Chapel after first snow

Great Work Ahead

Rector Kathy Giles addresses the SPS community on the work ahead for our School and the country
Good morning, everyone. It is a crisp winter morning in Concord, one of those New England mornings that makes you happy to be outside, moving briskly, and then happy to duck back into some warmth. The days of our long break are coming to a close, and we are preparing – with all of the different emotions that come with starting up classes and school again – to get back to the work of learning and teaching and growing. Right now, 450+ students plan to return at the end of January, and planning for your return never really stopped after you left in November. Throughout this important and crisis-filled time, we are all doing our jobs, even as we work with and through these “unprecedented” events.
 
I have always believed that in everything we do at school, the bottom line is that we are learning to do hard things well, whether those hard things are physics or Latin or anything academic, or taking responsibility for a mistake, or expanding our minds to develop our respect and kindness muscles when things are hard – learning to do hard things well is the skill that unites everything we do, whether we are teachers or students or staff members. Sometimes we know the assignment, the homework, and the rubrics for success, and sometimes the assessments and evaluative moments are surprises. Sometimes the performance – on the quiz or the paper of the game or the concert – goes well, and sometimes it doesn’t. But that’s where the learning part of “learning to do hard things well” comes in. Despite our huge desire to be able to plan and control, moments of truth and hard things just show up, and learning is a responsive process and not something we can memorize or plan our ways through.
 
Our country has to learn to do some hard things well right now, and each of us – as citizens of all ages or as visitors from abroad – has a vested interest in becoming the kind of person who does hard things ethically, spiritually, intellectually, emotionally, physically well. As yesterday’s events continue to play themselves out, they are not isolated, and they are shocking and disappointing but strangely not surprising, in light of the past weeks and months of suffering, injustice, and conflict that we have seen in society and the world in which we live. Becoming people who do hard things well with integrity, compassion, honesty, kindness, discipline, and determination is a big part of the reason we take so seriously the study of physics, Latin, living in community, leadership, and everything else that is an intentional part of our community life. Every day matters, as we build ourselves to be people of strong and good character who, with scholarship, spirituality, and citizenship in service to a greater good, do hard things well and for the benefit of others and for our world. Every day matters in that work. We have great work to do in the weeks and months ahead.
 
As I was reflecting on the “whys” of St. Paul’s School, why I believe in this work, why I am so inspired by my faculty and staff colleagues and by my students, I came across this quote from the Buddha:
 
Thousands of candles
Can be lighted from a single candle,
And the life of that candle will not be shortened.

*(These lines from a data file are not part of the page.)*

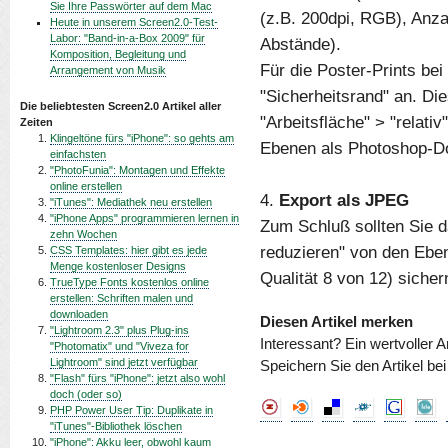
Sie Ihre Passwörter auf dem Mac
(z.B. 200dpi, RGB), Anz
Heute in unserem Screen2.0-Test-
Labor: "Band-in-a-Box 2009" für
Abstände).
Komposition, Begleitung und
Für die Poster-Prints bei
Arrangement von Musik
"Sicherheitsrand" an. Di
Die beliebtesten Screen2.0 Artikel aller
"Arbeitsfläche" > "relati
Zeiten
Klingeltöne fürs "iPhone": so gehts am
Ebenen als Photoshop-
einfachsten
"PhotoFunia": Montagen und Effekte
online erstellen
4.
Export als JPEG
"iTunes": Mediathek neu erstellen
"iPhone Apps" programmieren lernen in
Zum Schluß sollten Sie d
zehn Wochen
reduzieren" von den Eben
CSS Templates: hier gibt es jede
Menge kostenloser Designs
Qualität 8 von 12) sicher
TrueType Fonts kostenlos online
erstellen: Schriften malen und
downloaden
Diesen Artikel merken
"Lightroom 2.3" plus Plug-ins
Interessant? Ein wertvoller A
"Photomatix" und "Viveza for
Lightroom" sind jetzt verfügbar
Speichern Sie den Artikel be
"Flash" fürs "iPhone": jetzt also wohl
doch (oder so)
PHP Power User Tip: Duplikate in
"iTunes"-Bibliothek löschen
"iPhone": Akku leer, obwohl kaum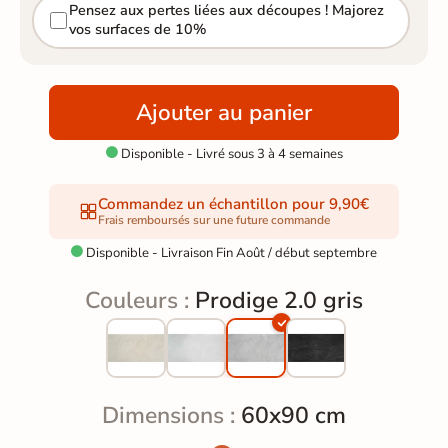
Pensez aux pertes liées aux découpes ! Majorez
vos surfaces de 10%
Ajouter au panier
Disponible - Livré sous 3 à 4 semaines

Commandez un échantillon pour 9,90€
Frais remboursés sur une future commande
Disponible - Livraison Fin Août / début septembre

Couleurs :
Prodige 2.0 gris
Dimensions :
60x90 cm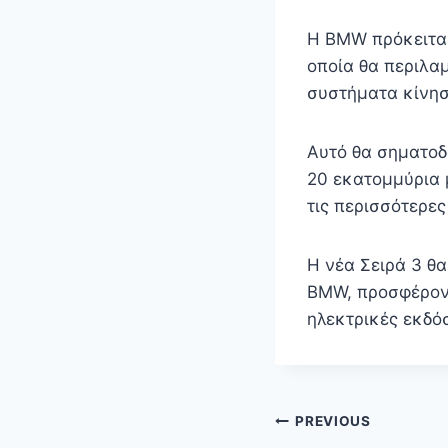
Η BMW πρόκειται
οποία θα περιλα
συστήματα κίνησ
Αυτό θα σηματοδο
20 εκατομμύρια 
τις περισσότερε
Η νέα Σειρά 3 θ
BMW, προσφέροντ
ηλεκτρικές εκδό
Πλοήγηση
PREVIOUS
άρθρων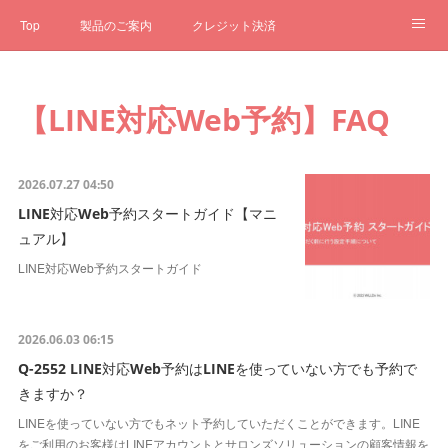
Top
製品のご案内
クレジット決済
サブスクペンギン
予約一元管理
サポート
Q&A
【LINE対応Web予約】FAQ
クローゼット
ステータス
お問合せ
2026.07.27 04:50
LINE対応Web予約スタートガイド【マニ
ュアル】
LINE対応Web予約スタートガイド
2026.06.03 06:15
Q-2552 LINE対応Web予約はLINEを使っていない方でも予約で
きますか？
LINEを使っていない方でもネット予約していただくことができます。LINE
をご利用のお客様はLINEアカウントとサロンズソリューションの顧客情報を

Happiness, Wisdom, and Love
Never decrease by being shared.
 
Prior to the break, we talked about our individual candles and our lights. I am so very grateful for the ways our community finds to show its light. Now is the right time for us to be that people of hope about whom Mr. Lovett spoke earlier this year, the optimists for today as we prepare and grow the builders of tomorrow. These are hard days during which we can offer a lot of support, warmth, and strength to those around us, and I hope that even as we work with the anxiety and emotions of these crises, we remember how much strength we have that others need.
 
There is much good work to be done in this new year for all of us, and every person and every day matters, as what we are doing has an important purpose far beyond our day-to-day schedules and commitments.